─── Provided material

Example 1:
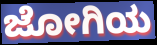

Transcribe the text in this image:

ಜೋಗಿಯ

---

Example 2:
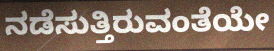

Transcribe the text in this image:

ನಡೆಸುತ್ತಿರುವಂತೆಯೇ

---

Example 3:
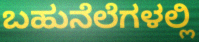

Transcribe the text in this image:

ಬಹುನೆಲೆಗಳಲ್ಲಿ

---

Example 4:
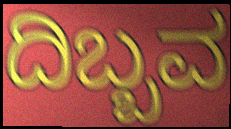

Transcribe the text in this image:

ದಿಬ್ಬವ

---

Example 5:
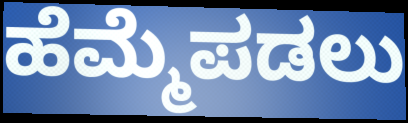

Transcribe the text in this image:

ಹೆಮ್ಮೆಪಡಲು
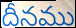
దీనము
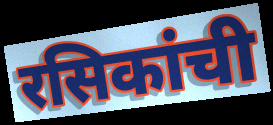
रसिकांची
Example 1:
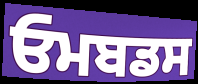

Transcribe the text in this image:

ਓਮਬਡਸ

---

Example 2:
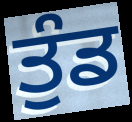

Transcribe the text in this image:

ਤੁੰਡ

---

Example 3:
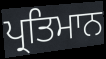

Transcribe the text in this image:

ਪ੍ਰਤਿਮਾਨ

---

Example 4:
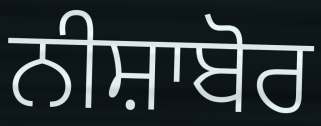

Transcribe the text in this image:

ਨੀਸ਼ਾਬੋਰ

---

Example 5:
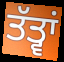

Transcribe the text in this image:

ਤੱਤ੍ਵਾਂ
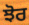
ਝੋਰ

──────

◆ Task statement ◆
Repeat all of the material above line for line, leaving out the pictures.

◆ Solution for this task ◆
Example 1:

Transcribe the text in this image:

ಜೋಗಿಯ

---

Example 2:

Transcribe the text in this image:

ನಡೆಸುತ್ತಿರುವಂತೆಯೇ

---

Example 3:

Transcribe the text in this image:

ಬಹುನೆಲೆಗಳಲ್ಲಿ

---

Example 4:

Transcribe the text in this image:

ದಿಬ್ಬವ

---

Example 5:

Transcribe the text in this image:

ಹೆಮ್ಮೆಪಡಲು
దీనము
रसिकांची
Example 1:

Transcribe the text in this image:

ਓਮਬਡਸ

---

Example 2:

Transcribe the text in this image:

ਤੁੰਡ

---

Example 3:

Transcribe the text in this image:

ਪ੍ਰਤਿਮਾਨ

---

Example 4:

Transcribe the text in this image:

ਨੀਸ਼ਾਬੋਰ

---

Example 5:

Transcribe the text in this image:

ਤੱਤ੍ਵਾਂ
ਝੋਰ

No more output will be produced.